Bien que la généalogie des Boisgelin cite un Jean, frère aîné de Guillaume III, époux d'Aliette de la Forest, nous ne pensons pas que ce soit lui qui est ici représenté, et cela pour deux causes : d'abord, comme aîné, sa place ne pouvait être au second rang, puis, sa cotte d'armes devrait, dans ce cas, conserver, comme celle de son juveigneur, quelque trace de l'écartelé des Boisgelin. Nous préférons voir dans ce personnage Jean Taillart, mentionné dans la montre de l'évêché de Saint-Brieuc, en 1469, parmi les nobles de la paroisse de Plouha, dont dépend Kermaria. Les Taillart, comme seigneurs de Lisandré, avaient, aux XVème et XVIème siècles, des prééminences dans cette chapelle, où leurs armes, d'hermines à cinq fusées de gueules mises en bande, se voient encore peintes et sculptées aux vitres et au pignon du transept. Les dessins relevés en 1860 indiquent même, au-dessous de la peinture que nous décrivons, les fragments d'une litre aux armes de cette famille.
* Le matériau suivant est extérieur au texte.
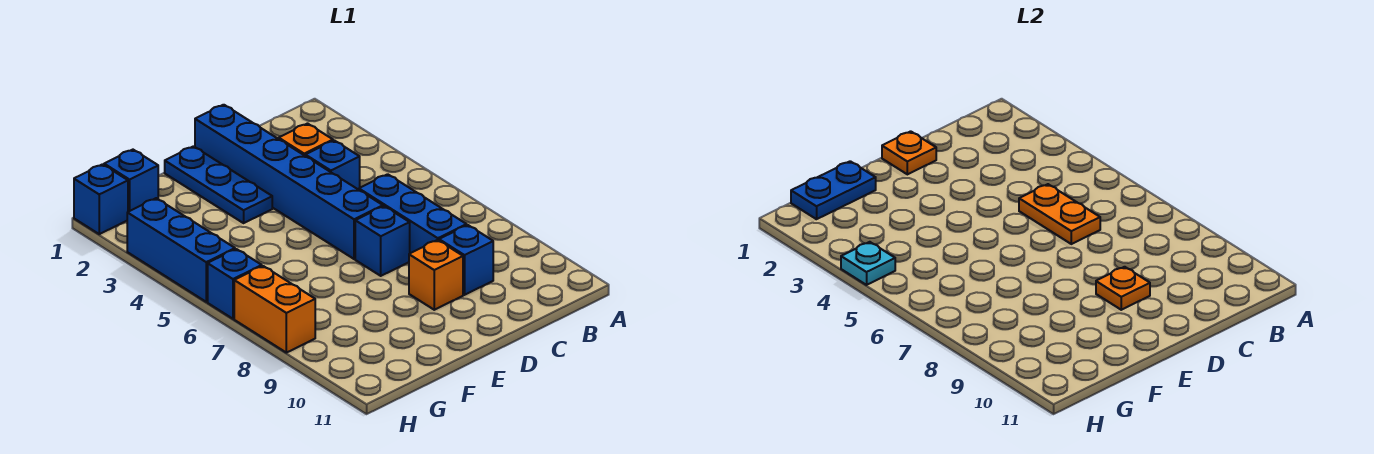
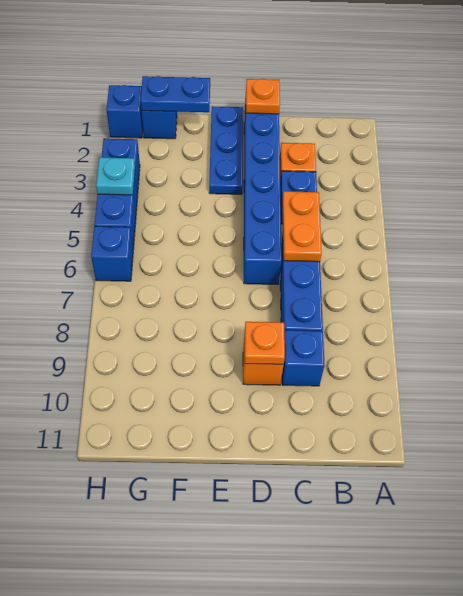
blue brick D7 level 1 -> none
orange brick H7:H8 level 1 -> none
Il semblerait, il est vrai, plus logique que cette réunion de donateurs se composât des membres d'une même maison et de leurs alliés. Toutefois, quoiqu'on ne trouve pas, dans les généalogies des familles de Boisgelin et de Taillart , d'alliances entre elles, on sait qu'elles avaient toutes deux des prééminences à Kermaria, et nous pensons qu'on peut accepter l'hypothèse que les différents seigneurs prééminenciers de la chapelle se seraient associés pour faire exécuter, à frais communs, cette importante décoration [Note : Elle était encadrée d'une bordure de feuillages enroulés, d'un ton jaune ombre de bistre, et, dans la partie inférieure, d'une suite de masques grimaçants, réunis par des rinceaux qui sortaient de leurs bouches. L'un de ces mascarons est reproduit ds les dessins relevés en 1860. Aujourd'hui, l'on ne voit plus qu'un fragment de la partie supérieure de l'encadrement].
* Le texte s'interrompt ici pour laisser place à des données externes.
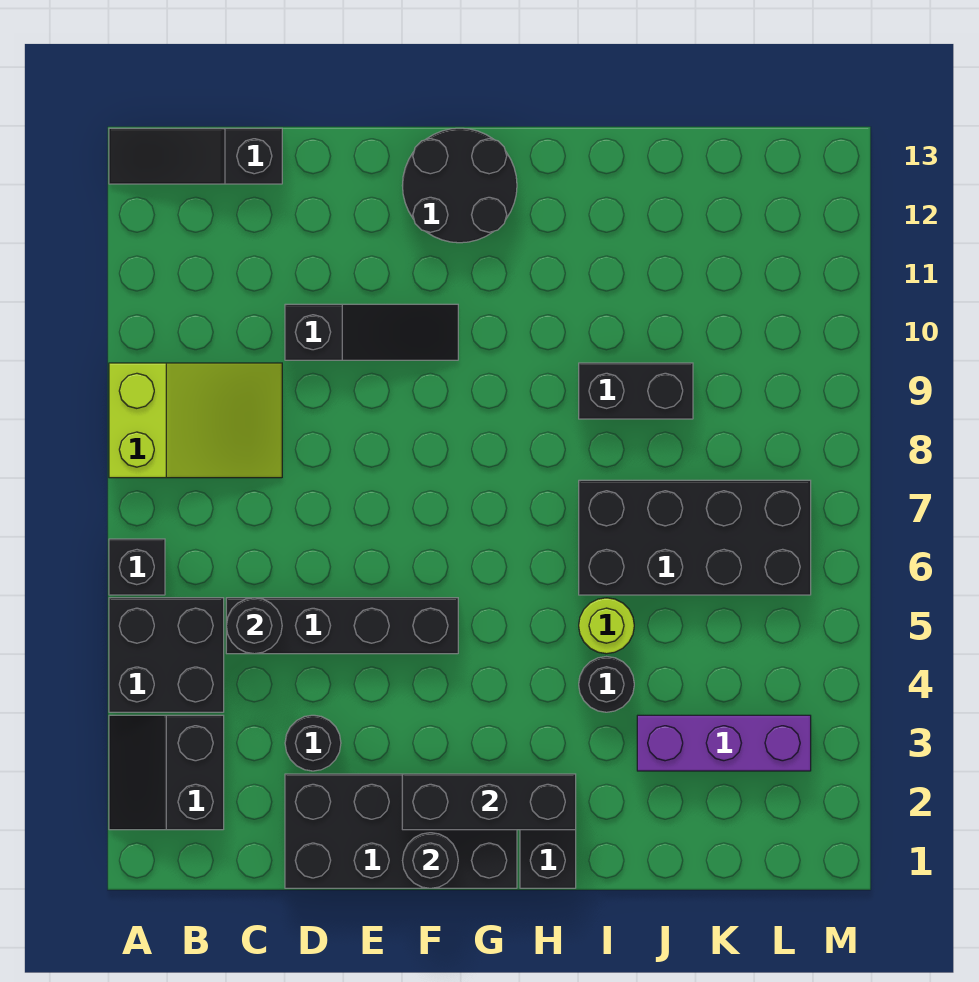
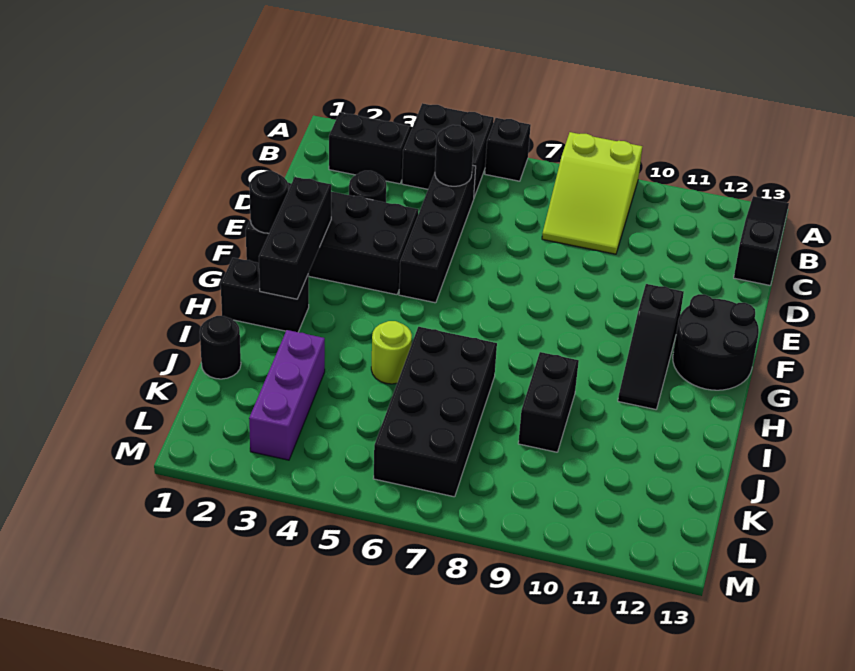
black brick D1:G2 level 1 -> black brick E1:F4 level 1
black slope D10:F10 level 1 top D -> black slope F11:H11 level 1 top F
black round brick I4 level 1 -> black round brick J1 level 1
Dans un article publié sur la Danse Macabre de Kermaria, M. Gaultier du Mottay constate que les strophes qui accompagnent ces peintures murales sont la reproduction textuelle du poème intitulé la Grande Danse Macabre, imprimé à Troyes en 1486. On doit en conclure que la décoration intérieure de la chapelle fut exécutée à la fin du XVème siècle, époque contemporaine des personnages représentés dans la peinture du transept.
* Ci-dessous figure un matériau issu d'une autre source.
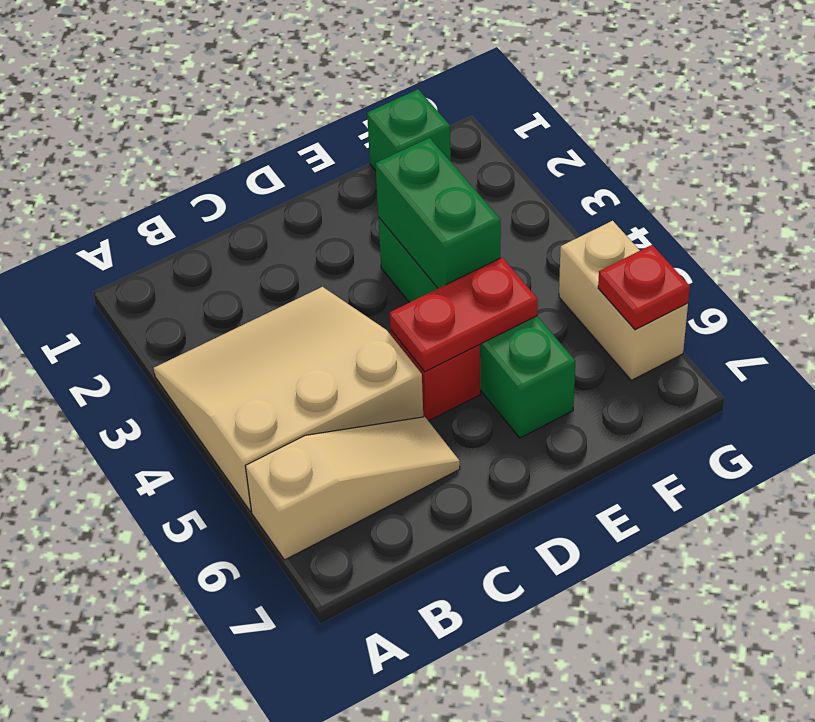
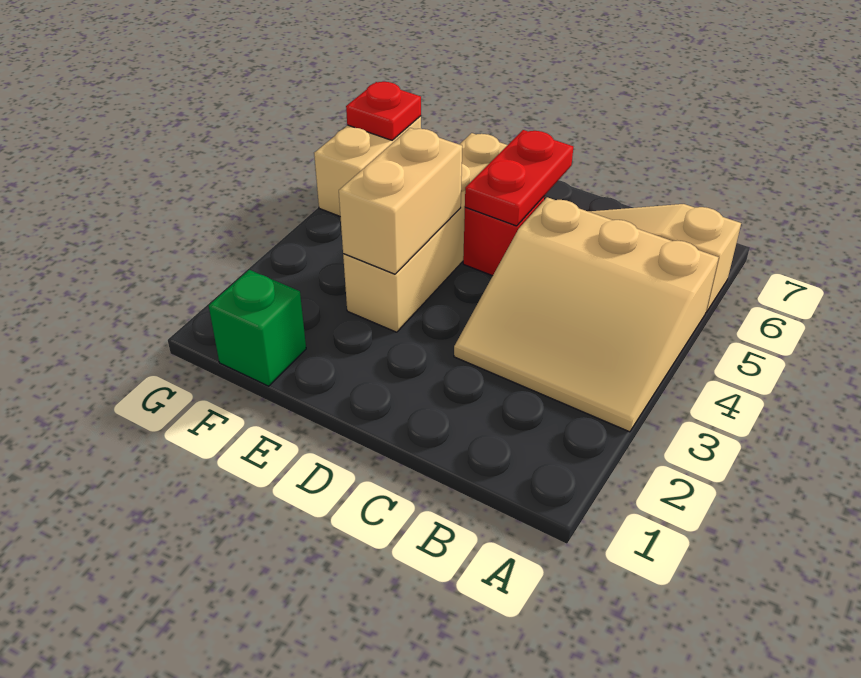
red plate D5:E5 level 2 -> red plate D5:D6 level 2
green brick E3:E6 level 1 -> tan brick E3:E6 level 1
green brick E3:E4 level 2 -> tan brick E3:E4 level 2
Il suffit de ces débris mutilés pour reconstituer par la pensée l'aspect intérieur de Kermaria et pour comprendre toute la richesse de son ancienne ornementation [Note : Au XVème siècle, le chœur de Kermaria était clos par un jubé en bois sculpté et doré qui fut détruit à la Révolution, en même temps que la tombe seigneuriale. On conserve dans le transept un retable d'albâtre du XVIème siècle divisé en cinq parties : 1° l'Annonciation ; 2° le couronnement de la Vierge ; 3° l'Adoration des Mages ; 4° la Vierge entourée d'anges, et devant elle un homme agenouillé qui lui offre une ceinture ; 5° la mise au tombeau, à demi brisée]. Actuellement encore, malgré les remaniements déplorables opérés au XVIIIème siècle et les outrages qu'elle subit sans relâche de nos jours, cette vénérable chapelle attire l'attention des artistes et des gens de goût qui savent apprécier les beautés de notre architecture nationale. A notre époque, où l'art religieux ne sait plus rien créer, le premier devoir serait, ce nous semble, de respecter et de conserver, au point de vue archéologique, des monuments qui font partie de notre gloire et abritent encore sous leurs murs tant de souvenirs historiques ! Selon nous, le moyen le plus efficace pour atteindre ce but serait la création de cours d'archéologie sacrée dans les séminaires de chaque diocèse, car c'est de l'ignorance que vient tout le mal. Aussi voyons-nous constamment ceux-là même qui ont le plus d'intérêt à la conservation et au salut de nos anciennes églises en demander les premiers la démolition, souvent pour attacher leur nom à une édification nouvelle, sans style et sans souvenirs.

C'est ainsi que disparaissent chaque année, dans nos campagnes, un grand nombre d'édifices religieux, pour faire place à des constructions banales qui affectent toutes la même forme. Tel sera peut-être le sort de Kermaria !

Mais nous voulons encore espérer qu'elle sera épargnée et que le voeu du conseil général, qui en a demandé le classement comme monument historique, sera un jour exaucé. (Paul Chardin, 1886).